Love is Dead is a fun little isometric platformer game where you can swap between controlling one of two zombies in love. In each level there are three screens, and on each screen (viewed in isometric view), your goal is to accomplish some specific objective and then reunite, plus there’s a pancake in the level somewhere, and you need a certain number of pancakes to advance from one world to the other, so better to grab them whenever you can. Sometimes the two lovers start separated and the only goal is to reunite, other times the lovers start together but need to split up to accomplish an objective like searching through a pet cemetery for their lost cat and dog, and must then reunite at the end. Naturally there are moving platforms, hostile zombies, crumbling platforms, and the like that require more of your reflexes than just walking across a screen to pick up a pancake, then turning around to walk back.
There are seven worlds and so far I completed all of 1 but have only nibbled on 2, so I don’t know if the game keeps up its new ideas and interesting mechanics through the whole thing, but it’s off to a promising start. There is a framing story, though I’m not sure if it’s ever going to grow beyond the excuse plot it was in the first world: the zombie lovers have lost their similarly deceased cat and dog and need to go and find them, and upon exhuming the pet cemetery and finding them not there, discover a friendly human who lets them know that the undead cat and dog were spotted heading into the nearby city. Is this going somewhere? Or is every world going to end with the cat and dog having been spotted going to ever more exotic and dangerous locales, with the only real plot beat being at the very end when the family is finally reunited? Only time will tell, and I’m trying to get a blog post covering three games out in two or three hours, so that’s time I don’t have. I will probably end up playing more of it in the future, though, because it’s cute and fun, so maybe I’ll have follow-up later.
Nairi: Tower of Shirin is an adventure game.
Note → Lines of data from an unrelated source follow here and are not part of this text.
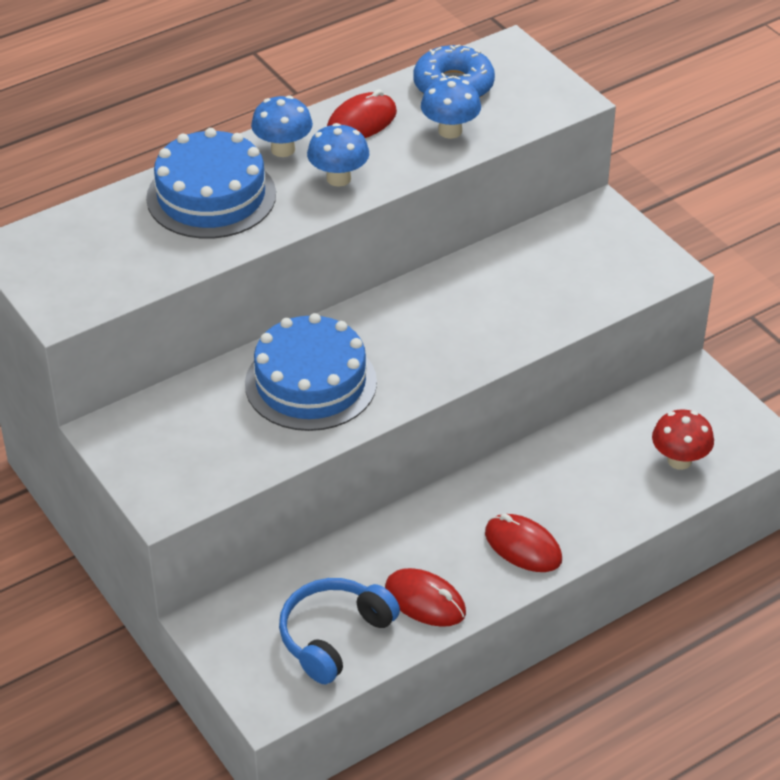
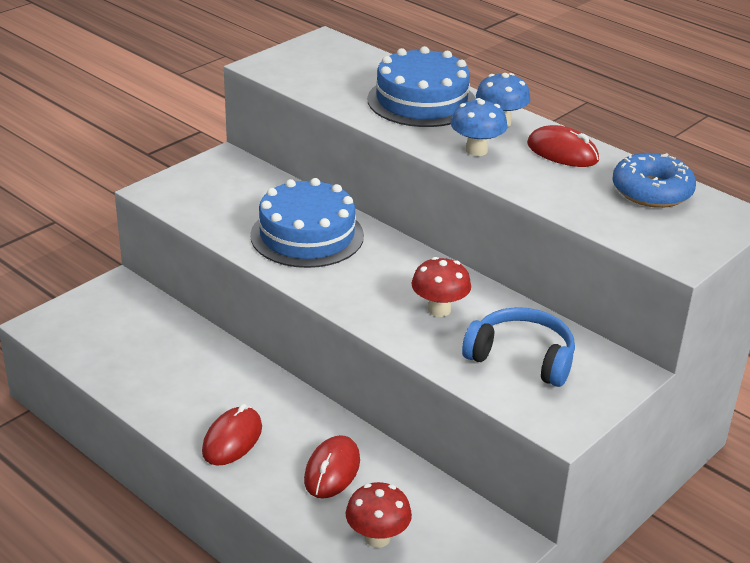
camera: 75 degrees right, 10 degrees down
(334, 636) = (112, 347): blue headphones -> blue headphones (521, 358)
(425, 601) = (157, 389): red mouse -> red mouse (332, 470)
(450, 131) = (580, 196): blue mushroom -> none
(478, 307) = (439, 309): none -> red mushroom

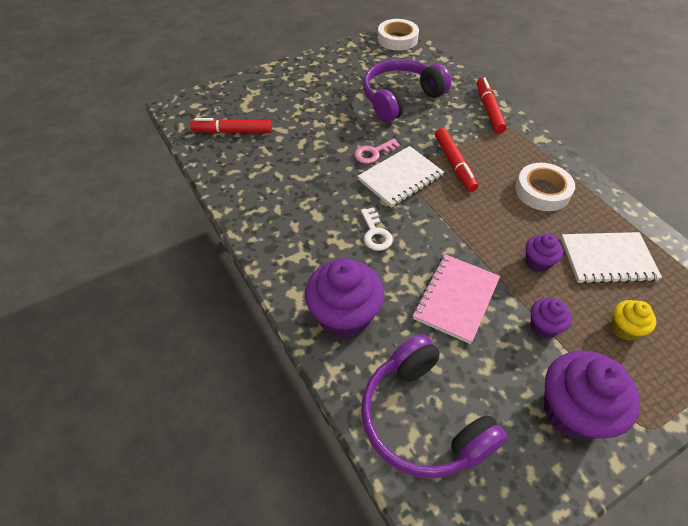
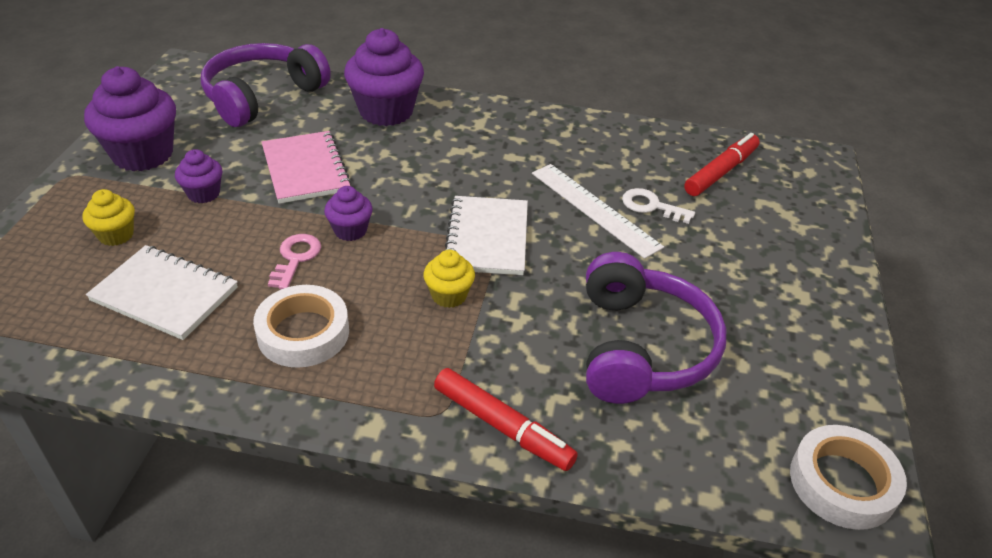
camera: 130 degrees right, 10 degrees down
(326, 156) = (595, 209): none -> white ruler
(373, 153) = (555, 245): pink key -> pink key (296, 258)
(375, 233) = (439, 174): white key -> white key (651, 206)
(422, 419) = (262, 96): purple headphones -> purple headphones turned 60 degrees counterclockwise
(454, 164) = (449, 295): red marker -> yellow cupcake
(537, 262) = (248, 243): purple cupcake -> purple cupcake (350, 230)
(607, 259) = (165, 294): white notebook -> white notebook turned 75 degrees clockwise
I gave it 15 minutes on the merits of its art style, but lost interest at the first segment of actual gameplay. I’m not down for rubbing every item on my inventory against every bit of scenery until the plot finally agrees to move forward. I’d probably be happy to sit through this game as an animated movie, even if it did have a bunch of weird screen transitions and it was entirely sub-titled with no voice acting. A movie with some weird cost-saving stylization would be fine. A movie where I have to stop and solve a crossword puzzle every five minutes is not. I gave this one a whirl based on its art style (which is fantastic) and I wish I hadn’t, because now I wish I could gift it to someone who actually likes adventure games.
Mechanicus is a 40k-themed dungeon crawler in which you must lead techpriests and their servitors in battle against Necrons while crawling through a tomb world for techno goodies. It’s also got a bit of an XCom-y thing going where you don’t have a single dedicated party but instead have lots of little units, and you assign one party of them to a mission at a time. I played for less than an hour before running out of time before I needed to make this post, and that’s not nearly long enough to give a game like this a good once over, but in terms of “how valuable was this monthly bundle” I’m pretty confident I can already declare that Mechanicus is worth it on its own. Bear in mind the standard here is that most forms of entertainment cost about $3-$4 per hour and the Humble Monthly is $12/month (or slightly less if you buy in bulk), so really what I’m saying is that I anticipate it will take me at least another three hours to get bored of Mechanicus. That’s not a super high threshold to clear, but it’s not nothing, either.